◆ Extrait choisi:
+++
Les deux sociétés ont annoncé mercredi que leurs discussions étaient à un stade avancé, même si une éventuelle fusion risque de se heurter à de nombreux obstacles.

Un rapprochement entre EADS et BAE constituerait une petite révolution pour le secteur européen de l'aéronautique et de la défense alors que les entreprises du secteur s'interrogent sur les moyens de compenser la baisse des dépenses militaires.

"Le secteur militaire n'est pas pourvoyeur de croissance en ce moment. Les budgets de l'armée ne vont pas augmenter ces deux prochaines années", a relevé Egon Behle, président du directoire du fabricant de moteurs d'avions MTU Aero Engines, lors du salon aéronautique de Berlin.

Ce marasme dans le secteur de la défense contraste avec la forte augmentation des commandes d'avions commerciaux. Airbus s'attend à ce que les compagnies aériennes mondiales achètent pour 4.000 milliards de dollars (3.100 milliards d'euros) de nouveaux appareils pendant les vingt prochaines années pour répondre à la croissance des marchés émergents et s'équiper de modèles consommant moins de kérosène.

La glissement du militaire au civil est déjà perceptible chez des sociétés comme MTU Aero Engines ou le fournisseur allemand Diehl, qui a développé son offre commerciale grâce à des acquisitions.

LOGIQUE INDUSTRIELLE

"Le monde a bien changé pour les sociétés d'armement", a soupiré mercredi Claus Günter, directeur du secteur Défense de Diehl, alors que son homologue de Diehl Aerosystems rapportait un chiffre d'affaires multiplié par quatre et une hausse de 50% du rythme de production dans son domaine d'activité.
+++
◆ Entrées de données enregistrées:
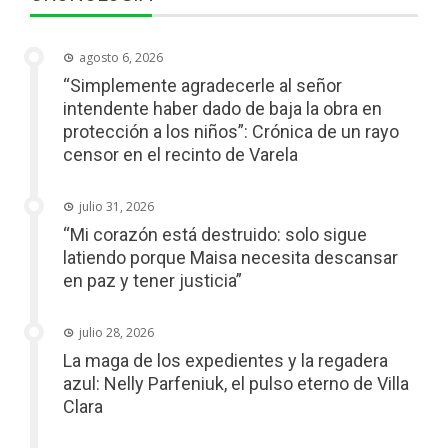
agosto 6, 2026
“Simplemente agradecerle al señor
intendente haber dado de baja la obra en
protección a los niños”: Crónica de un rayo
censor en el recinto de Varela
julio 31, 2026
“Mi corazón está destruido: solo sigue
latiendo porque Maisa necesita descansar
en paz y tener justicia”
julio 28, 2026
La maga de los expedientes y la regadera
azul: Nelly Parfeniuk, el pulso eterno de Villa
Clara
+++
◆ Consigne de travail:
Pouvez-vous reproduire à l'identique le passage de l'extrait choisi qui va de « La glissement du » jusqu'à « son domaine d'activité. » ?

◆ Résultat obtenu:
La glissement du militaire au civil est déjà perceptible chez des sociétés comme MTU Aero Engines ou le fournisseur allemand Diehl, qui a développé son offre commerciale grâce à des acquisitions.

LOGIQUE INDUSTRIELLE

"Le monde a bien changé pour les sociétés d'armement", a soupiré mercredi Claus Günter, directeur du secteur Défense de Diehl, alors que son homologue de Diehl Aerosystems rapportait un chiffre d'affaires multiplié par quatre et une hausse de 50% du rythme de production dans son domaine d'activité.